Shortly thereafter, Gomes met Cuban-born Orlando Santana, who ran a club team in the city and became the youngster's baseball mentor and, eventually, the scout who recommended Gomes to the White Sox.

Within two years, Gomes' fastball was clocked at 95 mph and Santana brought him to Tampa, where he showcased his stuff for the New York Yankees. While there, he caught the eye of an executive from Japan who sold him on the idea of coming to his country and playing professionally for a few years before returning to America.

So, before his 16th birthday, Anderson Gomes was a professional baseball player in Japan, pitching for the Fukuoka Daiei Hawks in their Minor League system.

At 18, though, he blew out his elbow and underwent "Tommy John" surgery.

"At first my arm hurt a little bit, but then I didn't feel any pain at all for a few months," he recalled of the injury. "Then one night I went into a game, threw one pitch and wham, I couldn't feel my arm."

Faced with the fear that his budding career might be over at such a young age, Gomes was devastated.

"I started crying, thinking I wouldn't pitch again, wouldn't play baseball anymore," he said. "But the doctor said I'd be able to play again, it would just take awhile. In about a year my arm was getting better, but in the last year I decided I didn't want to pitch anymore. "

After that year of rehab, Gomes realized his dreams of pitching were over, but not his dreams of playing professional baseball. Instead, he turned his efforts to the other side of the box score, converting to the outfield where his strong right arm was a perfect match for right field and his toolbox of talents included some serious power potential.

"His raw power is off the charts," said David Wilder, the White Sox's player development director. "He just has to put it into game situations."

Just a few months after celebrating their World Series championship, the White Sox signed Gomes and this spring he headed to Advanced-A Winston-Salem club to begin his stateside career.

He got off to a slow start in the Carolina League, though, hitting just .205 with two home runs and 12 RBIs in a circuit populated by older, more advanced players, and in mid May the Sox shifted him down a level to Kannapolis, where he has blossomed.

There is no question that Gomes' learning experience in Japan has aided his quick development here, and not just on the field.

When he got to Japan as a 15-year-old, he only spoke Portuguese. Now he has good grasp of four languages, having learned Spanish, English and Japanese while with Fukuoka.

In fact, the Intimidators' outfield is two-thirds Brazilian-born, as the club's center fielder and leadoff hitter is Gomes' hometown buddy Paulo Orlando.

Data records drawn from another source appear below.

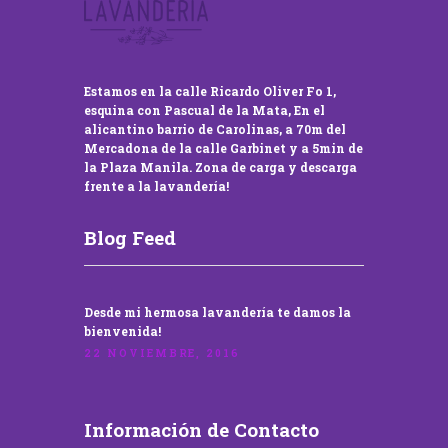
Estamos en la calle Ricardo Oliver Fo 1,
esquina con Pascual de la Mata, En el
alicantino barrio de Carolinas, a 70m del
Mercadona de la calle Garbinet y a 5min de
la Plaza Manila. Zona de carga y descarga
frente a la lavandería!
Blog Feed
Desde mi hermosa lavandería te damos la
bienvenida!
22 NOVIEMBRE, 2016
Información de Contacto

Orlando was signed with by the White Sox's Santana a year before Gomes, and spent the 2005 season with the organization's Dominican Summer League team, hitting .322 with seven doubles. Considered the fastest player in the system and one of the fastest in the Minors, he was hitting .254 for the Intimidators with five homers, 24 RBis and 18 steals, having been caught just twice.

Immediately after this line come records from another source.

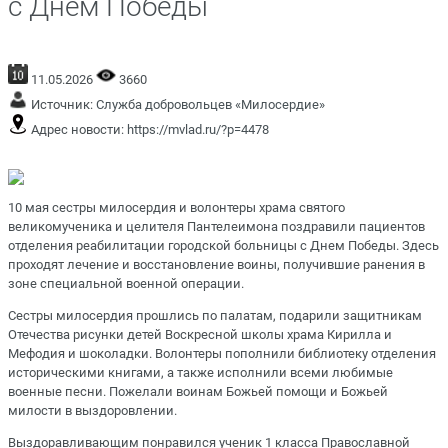
с Днем Победы
11.05.2026
3660
Источник:
Служба добровольцев «Милосердие»
Адрес новости:
https://mvlad.ru/?p=4478
10 мая сестры милосердия и волонтеры храма святого
великомученика и целителя Пантелеимона поздравили пациентов
отделения реабилитации городской больницы с Днем Победы. Здесь
проходят лечение и восстановление воины, получившие ранения в
зоне специальной военной операции.
Сестры милосердия прошлись по палатам, подарили защитникам
Отечества рисунки детей Воскресной школы храма Кирилла и
Мефодия и шоколадки. Волонтеры пополнили библиотеку отделения
историческими книгами, а также исполнили всеми любимые
военные песни. Пожелали воинам Божьей помощи и Божьей
милости в выздоровлении.
Выздоравливающим понравился ученик 1 класса Православной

Despite having grown up in an area where baseball was definitely a second -- or third -- thought, neither Gomes nor Orlando are as raw as one might imagine, though both need to work on their walk-to-strikeout ratios (Gomes' was 22-to-73 between his two stops and Orlando's 9-to-100).

"They may be a little rawer than the Dominican or Latin-American kids who play all year long, but they're not that far behind," Wilder said. "Orlando played in the Dominican Republic for a year, and they did a good job getting him ready fundamentally. And Gomes played in Japan and, of course, they're big on fundamentals there, so they both had a clue."

Lisa Winston is a reporter for MLB.com.